■ RAW DATA ■

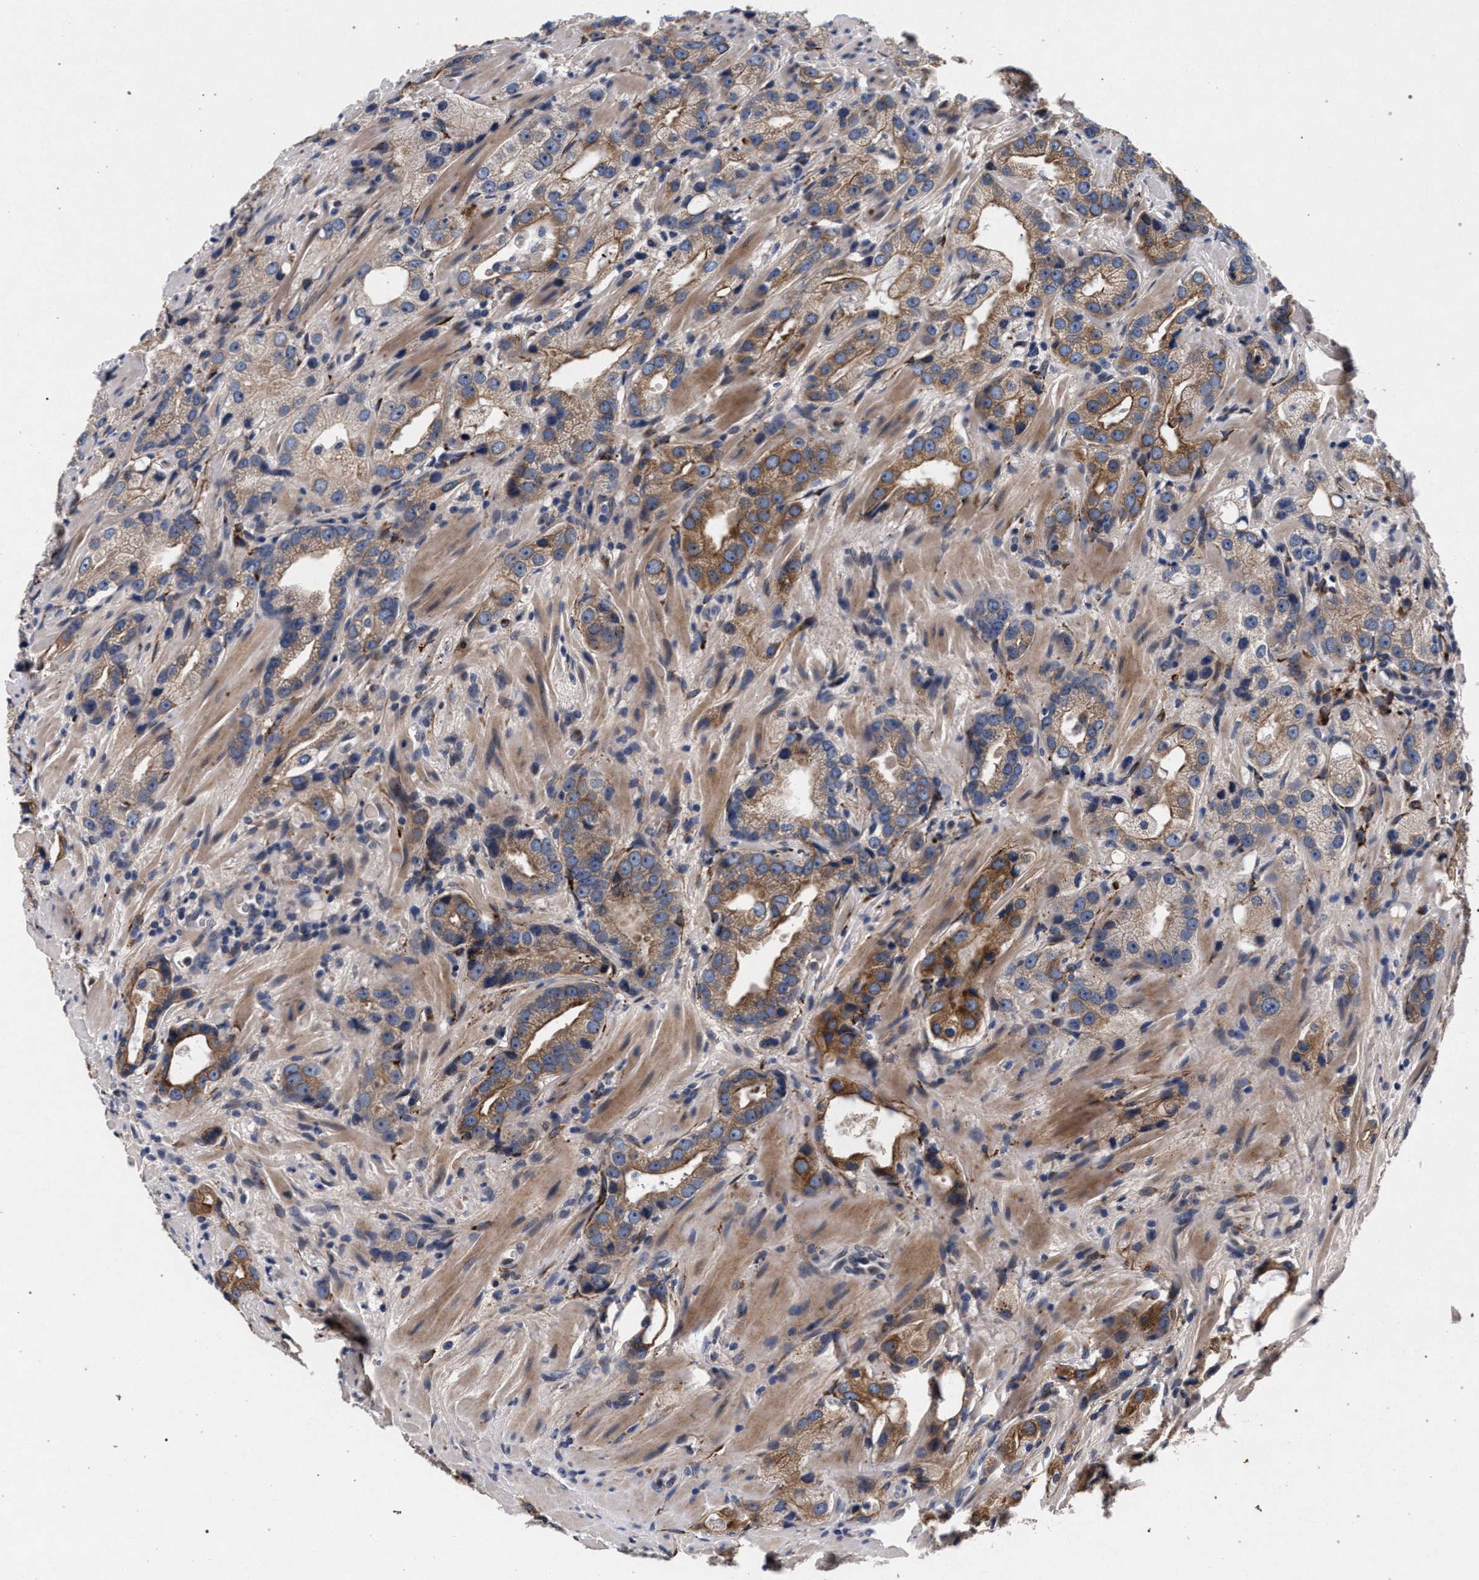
{"staining": {"intensity": "moderate", "quantity": ">75%", "location": "cytoplasmic/membranous"}, "tissue": "prostate cancer", "cell_type": "Tumor cells", "image_type": "cancer", "snomed": [{"axis": "morphology", "description": "Adenocarcinoma, High grade"}, {"axis": "topography", "description": "Prostate"}], "caption": "This image exhibits immunohistochemistry staining of human prostate cancer (adenocarcinoma (high-grade)), with medium moderate cytoplasmic/membranous positivity in approximately >75% of tumor cells.", "gene": "NEK7", "patient": {"sex": "male", "age": 63}}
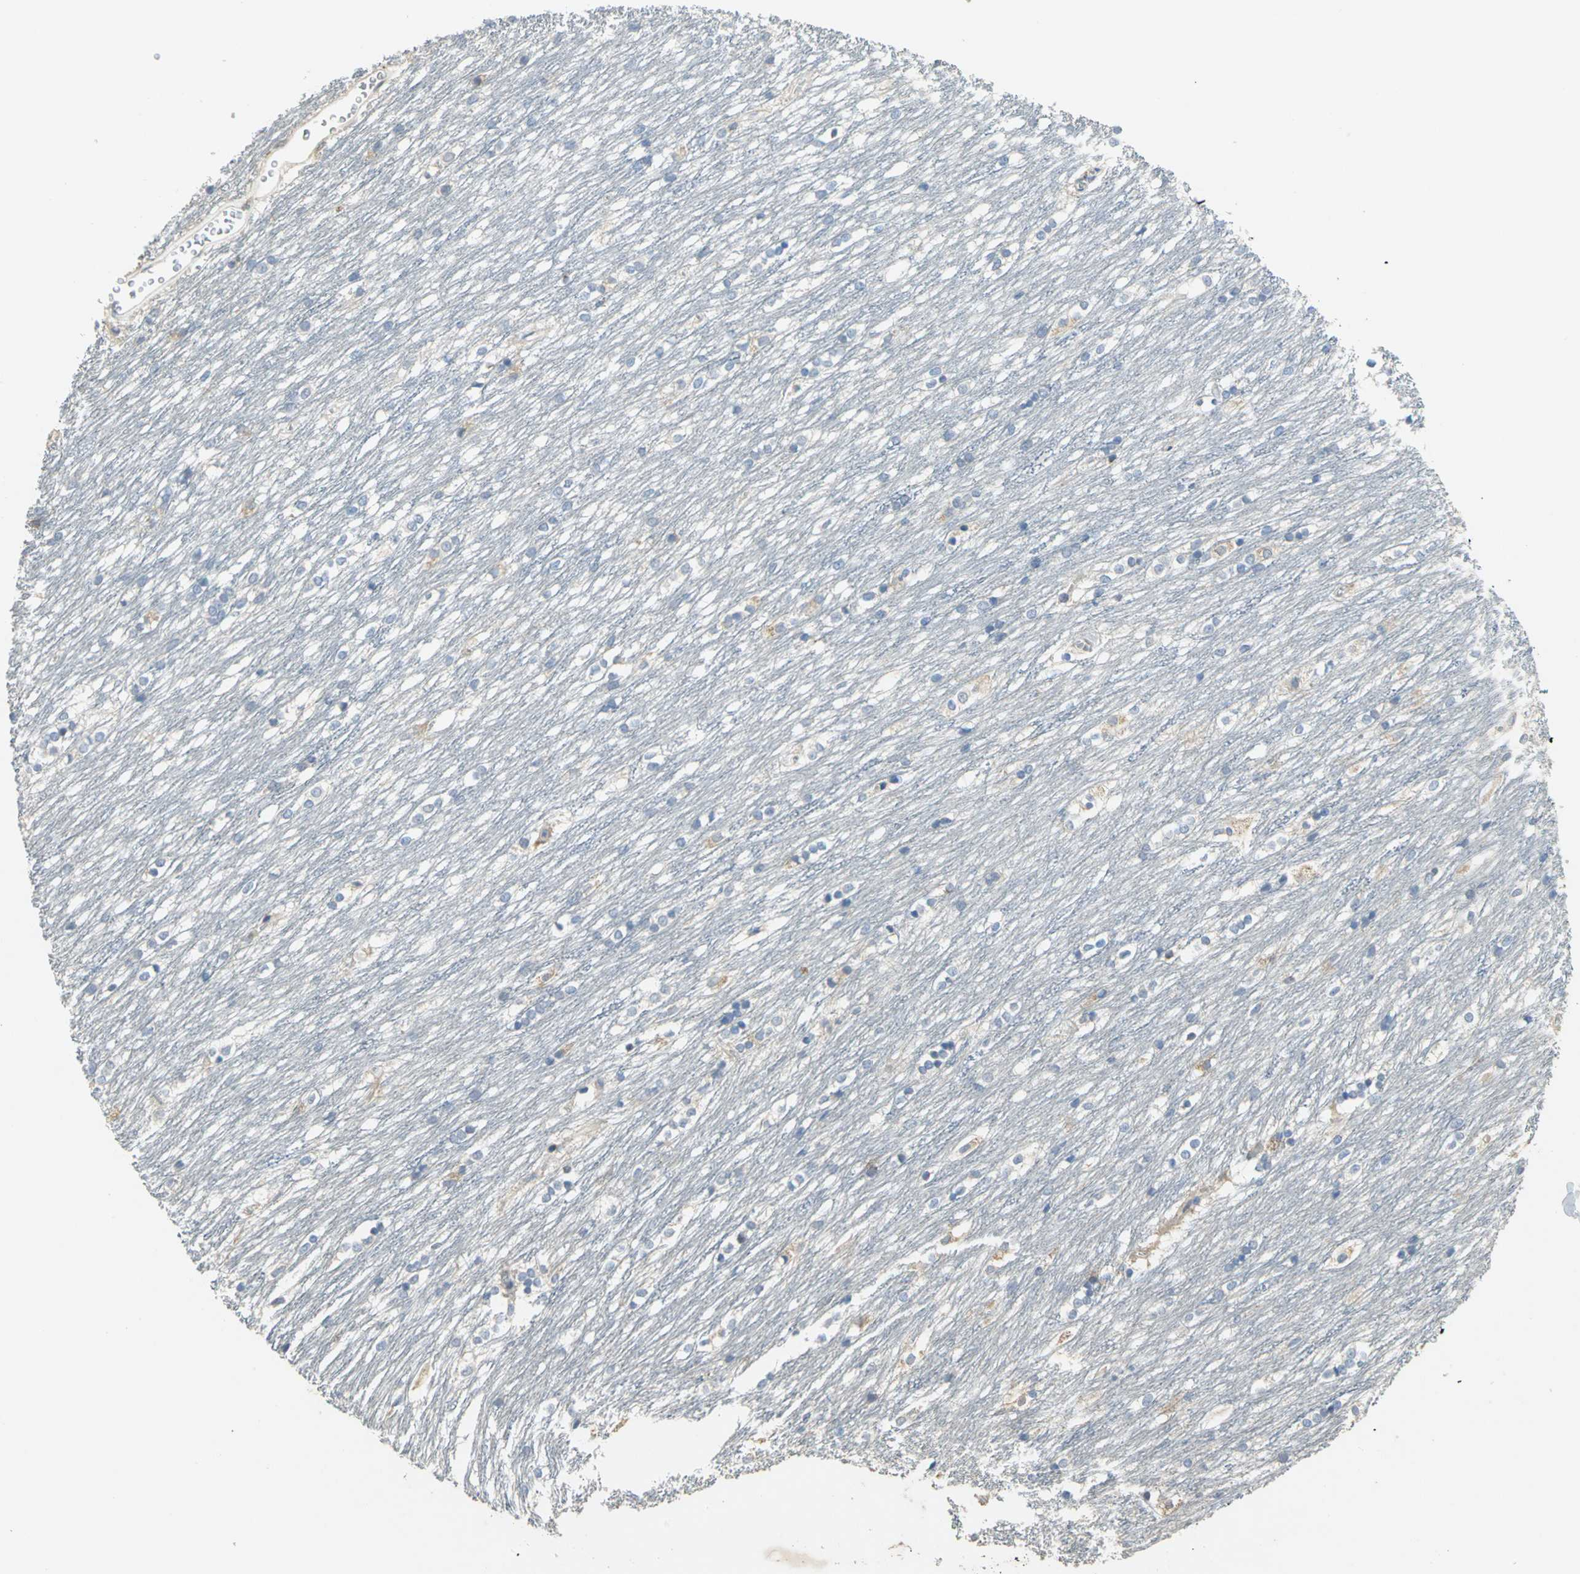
{"staining": {"intensity": "negative", "quantity": "none", "location": "none"}, "tissue": "caudate", "cell_type": "Glial cells", "image_type": "normal", "snomed": [{"axis": "morphology", "description": "Normal tissue, NOS"}, {"axis": "topography", "description": "Lateral ventricle wall"}], "caption": "The photomicrograph demonstrates no staining of glial cells in normal caudate. (DAB (3,3'-diaminobenzidine) IHC visualized using brightfield microscopy, high magnification).", "gene": "IL17RB", "patient": {"sex": "female", "age": 19}}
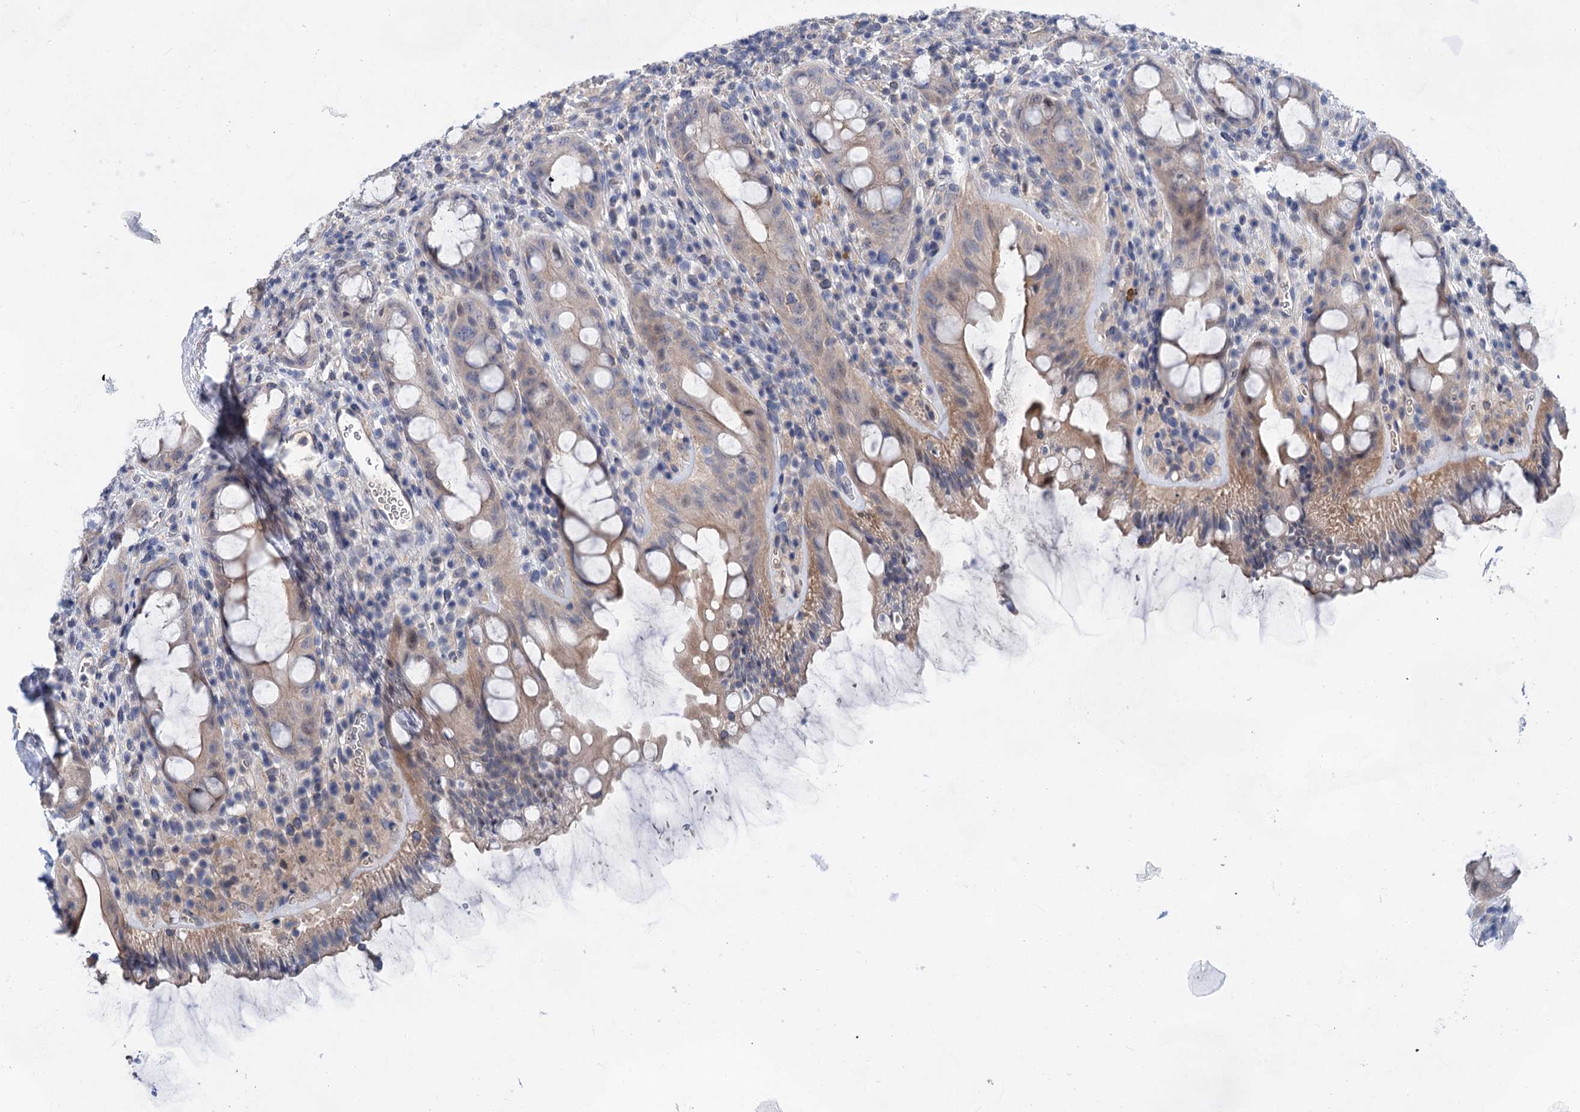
{"staining": {"intensity": "weak", "quantity": ">75%", "location": "cytoplasmic/membranous"}, "tissue": "rectum", "cell_type": "Glandular cells", "image_type": "normal", "snomed": [{"axis": "morphology", "description": "Normal tissue, NOS"}, {"axis": "topography", "description": "Rectum"}], "caption": "A brown stain labels weak cytoplasmic/membranous staining of a protein in glandular cells of benign rectum. Immunohistochemistry stains the protein of interest in brown and the nuclei are stained blue.", "gene": "MORN3", "patient": {"sex": "female", "age": 57}}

■ PROBLEM TO SOLVE ■
Give back the material above exactly as it appears, minus any picture.

■ RESULT BELOW ■
{"staining": {"intensity": "moderate", "quantity": ">75%", "location": "cytoplasmic/membranous"}, "tissue": "prostate cancer", "cell_type": "Tumor cells", "image_type": "cancer", "snomed": [{"axis": "morphology", "description": "Adenocarcinoma, High grade"}, {"axis": "topography", "description": "Prostate"}], "caption": "This image exhibits immunohistochemistry staining of human prostate cancer (adenocarcinoma (high-grade)), with medium moderate cytoplasmic/membranous positivity in approximately >75% of tumor cells.", "gene": "NEK7", "patient": {"sex": "male", "age": 63}}
{"staining": {"intensity": "negative", "quantity": "none", "location": "none"}, "tissue": "caudate", "cell_type": "Glial cells", "image_type": "normal", "snomed": [{"axis": "morphology", "description": "Normal tissue, NOS"}, {"axis": "topography", "description": "Lateral ventricle wall"}], "caption": "The photomicrograph demonstrates no staining of glial cells in normal caudate. (DAB (3,3'-diaminobenzidine) IHC visualized using brightfield microscopy, high magnification).", "gene": "IL17RB", "patient": {"sex": "female", "age": 19}}
{"staining": {"intensity": "weak", "quantity": ">75%", "location": "cytoplasmic/membranous"}, "tissue": "rectum", "cell_type": "Glandular cells", "image_type": "normal", "snomed": [{"axis": "morphology", "description": "Normal tissue, NOS"}, {"axis": "topography", "description": "Rectum"}], "caption": "A brown stain labels weak cytoplasmic/membranous staining of a protein in glandular cells of benign rectum. Immunohistochemistry stains the protein of interest in brown and the nuclei are stained blue.", "gene": "MORN3", "patient": {"sex": "female", "age": 57}}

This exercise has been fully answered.